» **Description of the task**: From the entries that follow, extract each line holding the string "shoulder".

(Dataset excerpts)
+===+

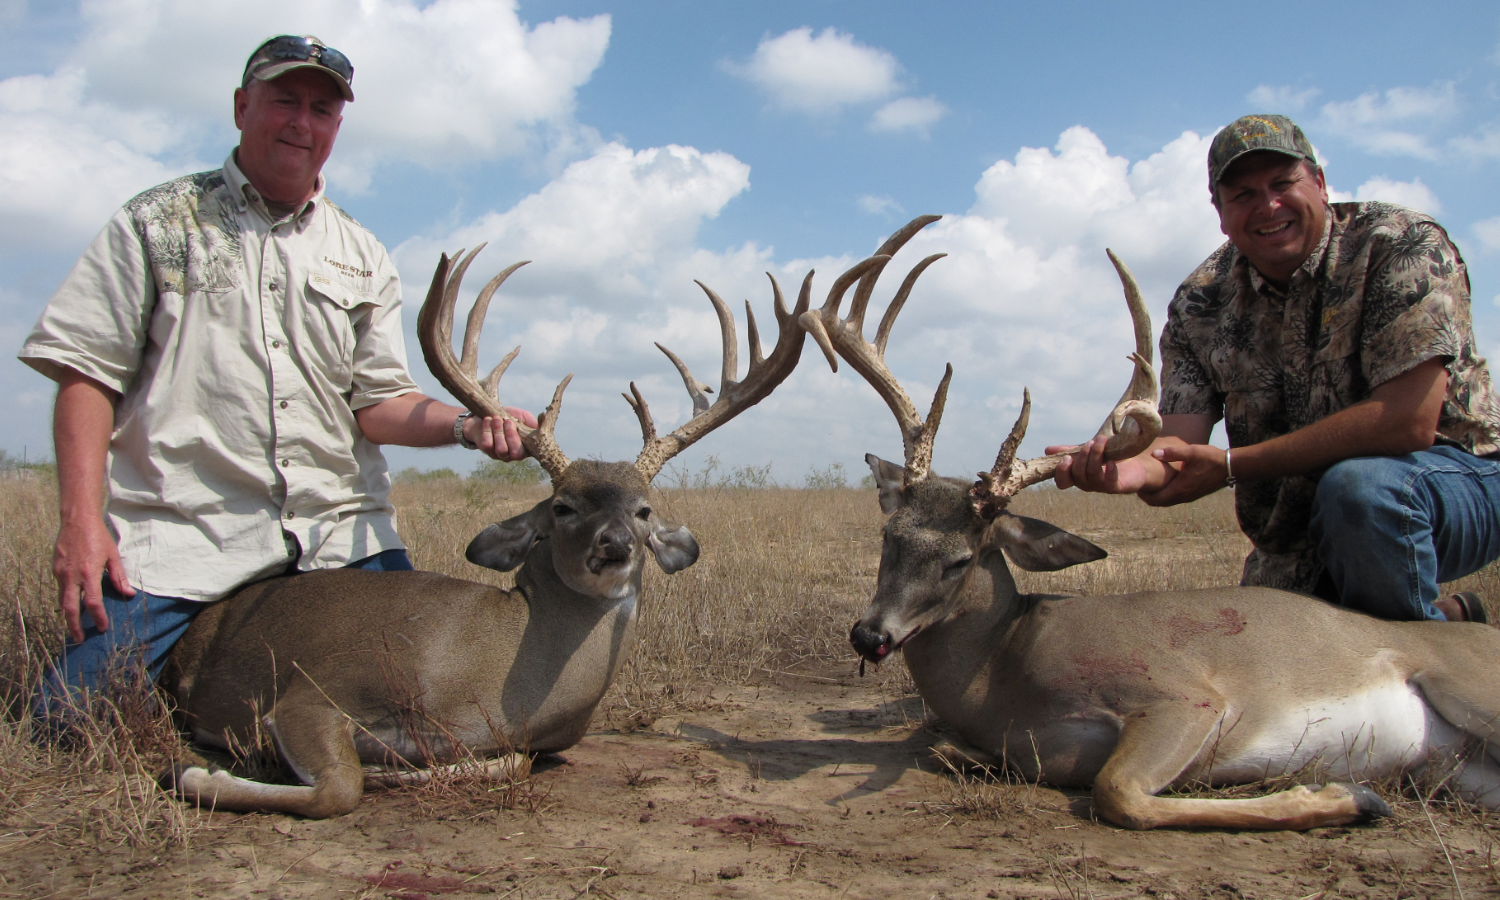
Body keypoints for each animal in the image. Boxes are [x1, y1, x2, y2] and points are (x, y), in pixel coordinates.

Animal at [158, 244, 828, 816]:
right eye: (562, 507)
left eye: (643, 510)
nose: (613, 546)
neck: (488, 673)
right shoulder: (315, 689)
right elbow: (338, 788)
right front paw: (194, 773)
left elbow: (508, 764)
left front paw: (396, 771)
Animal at [804, 214, 1500, 834]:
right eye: (889, 537)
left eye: (961, 560)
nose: (869, 635)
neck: (1000, 672)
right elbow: (950, 751)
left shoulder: (1186, 696)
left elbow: (1118, 793)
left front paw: (1346, 794)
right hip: (1456, 769)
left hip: (1471, 686)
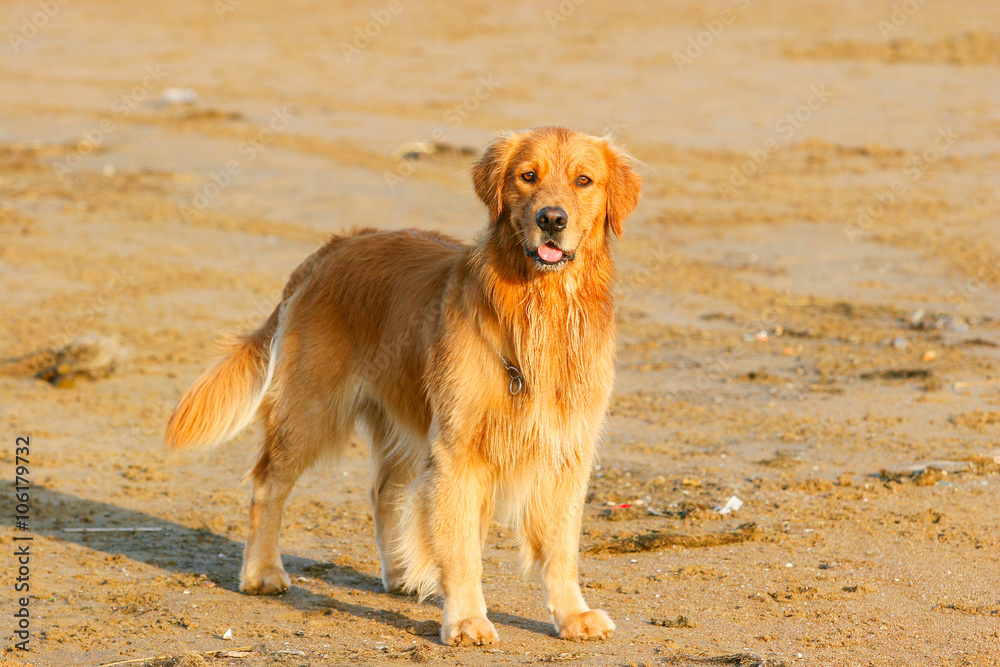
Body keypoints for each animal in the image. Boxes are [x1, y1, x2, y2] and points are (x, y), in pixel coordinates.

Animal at [166, 126, 640, 648]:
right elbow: (462, 548)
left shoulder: (565, 449)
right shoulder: (457, 451)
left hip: (403, 415)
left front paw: (573, 615)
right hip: (311, 410)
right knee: (268, 484)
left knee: (384, 491)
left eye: (584, 180)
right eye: (527, 176)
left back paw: (399, 575)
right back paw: (262, 572)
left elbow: (560, 548)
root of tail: (335, 246)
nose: (551, 219)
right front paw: (467, 620)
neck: (540, 306)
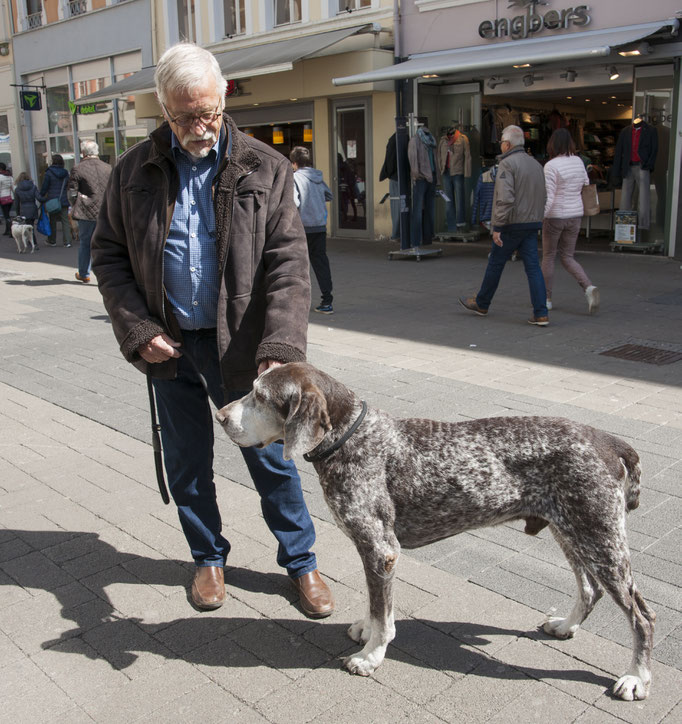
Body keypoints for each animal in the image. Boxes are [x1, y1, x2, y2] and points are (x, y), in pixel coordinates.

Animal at [216, 362, 652, 700]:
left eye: (259, 396)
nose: (220, 416)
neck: (353, 439)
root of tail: (607, 439)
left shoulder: (381, 549)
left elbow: (385, 616)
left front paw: (371, 656)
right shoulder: (372, 552)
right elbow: (375, 606)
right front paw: (366, 631)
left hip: (600, 539)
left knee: (642, 618)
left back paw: (636, 678)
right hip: (572, 531)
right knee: (590, 590)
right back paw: (566, 626)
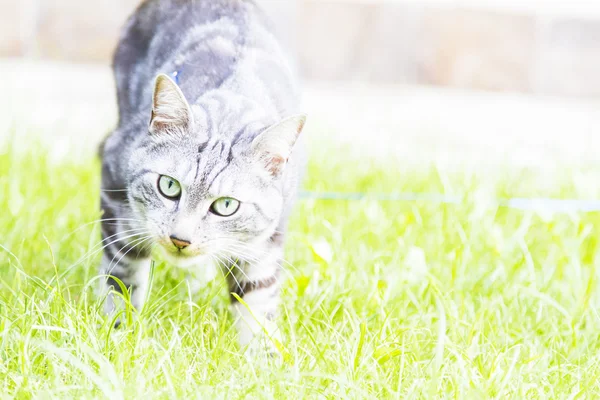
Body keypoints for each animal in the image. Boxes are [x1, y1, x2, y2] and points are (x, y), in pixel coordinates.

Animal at [99, 0, 304, 352]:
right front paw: (118, 333)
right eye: (168, 186)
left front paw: (262, 358)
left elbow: (259, 298)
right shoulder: (115, 186)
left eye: (226, 205)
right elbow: (123, 275)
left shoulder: (267, 237)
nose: (180, 239)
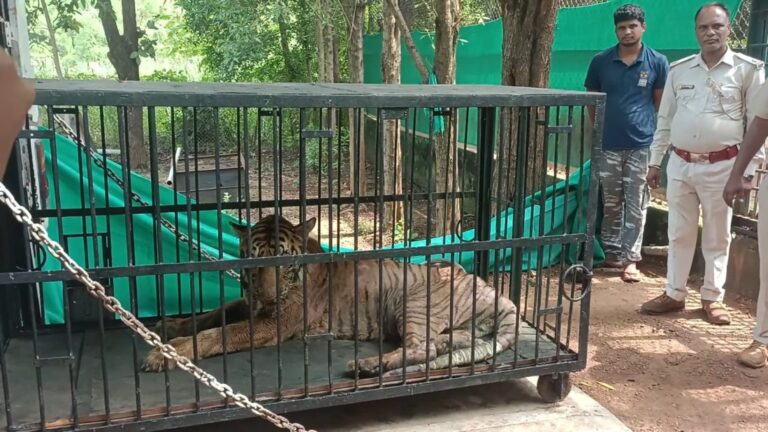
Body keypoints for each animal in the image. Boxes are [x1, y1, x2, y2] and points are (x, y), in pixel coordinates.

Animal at [141, 214, 519, 376]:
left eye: (282, 261)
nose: (267, 299)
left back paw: (366, 365)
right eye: (254, 259)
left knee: (420, 348)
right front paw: (169, 326)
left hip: (411, 301)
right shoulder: (249, 306)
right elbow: (213, 314)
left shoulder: (273, 323)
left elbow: (216, 334)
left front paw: (164, 353)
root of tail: (496, 292)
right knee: (441, 344)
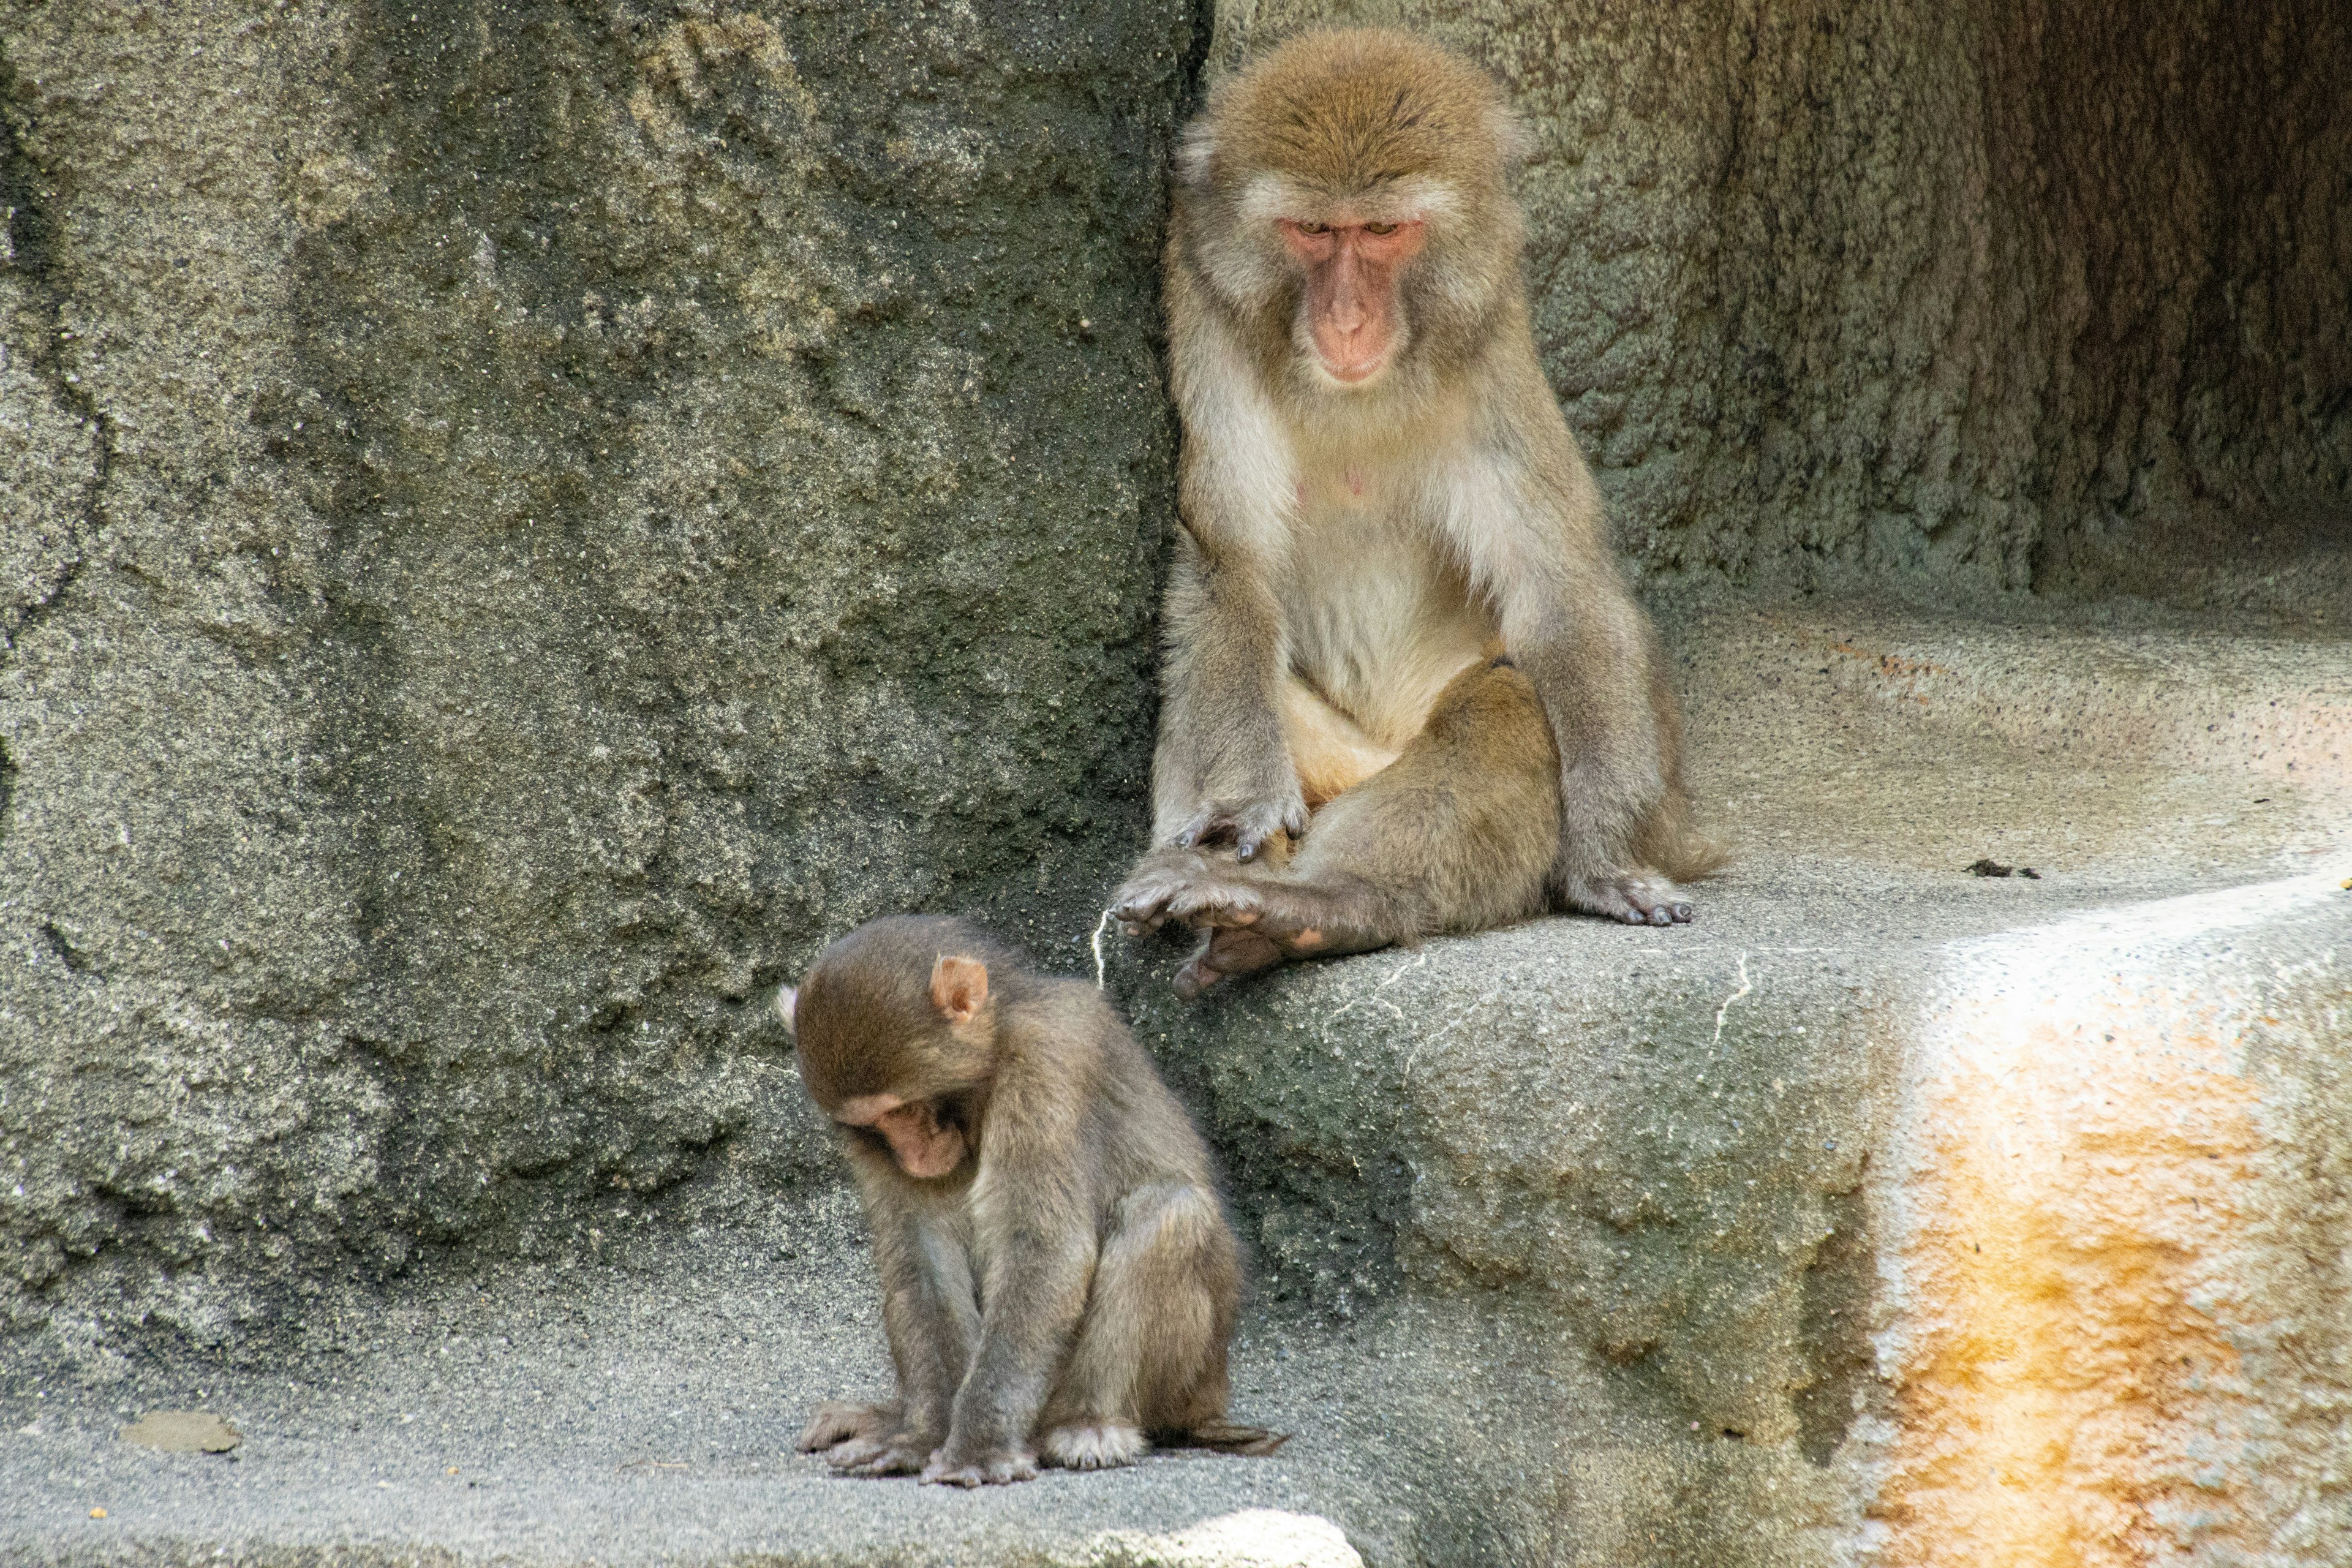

+===+

» **Answer area**:
right shoulder: (315, 689)
left shoulder: (1186, 696)
left shoulder: (565, 449)
right shoulder: (457, 451)
left shoulder: (381, 549)
right shoulder: (372, 552)
right shoulder: (115, 186)
left shoulder: (267, 237)
right shoulder: (249, 306)
left shoulder: (273, 323)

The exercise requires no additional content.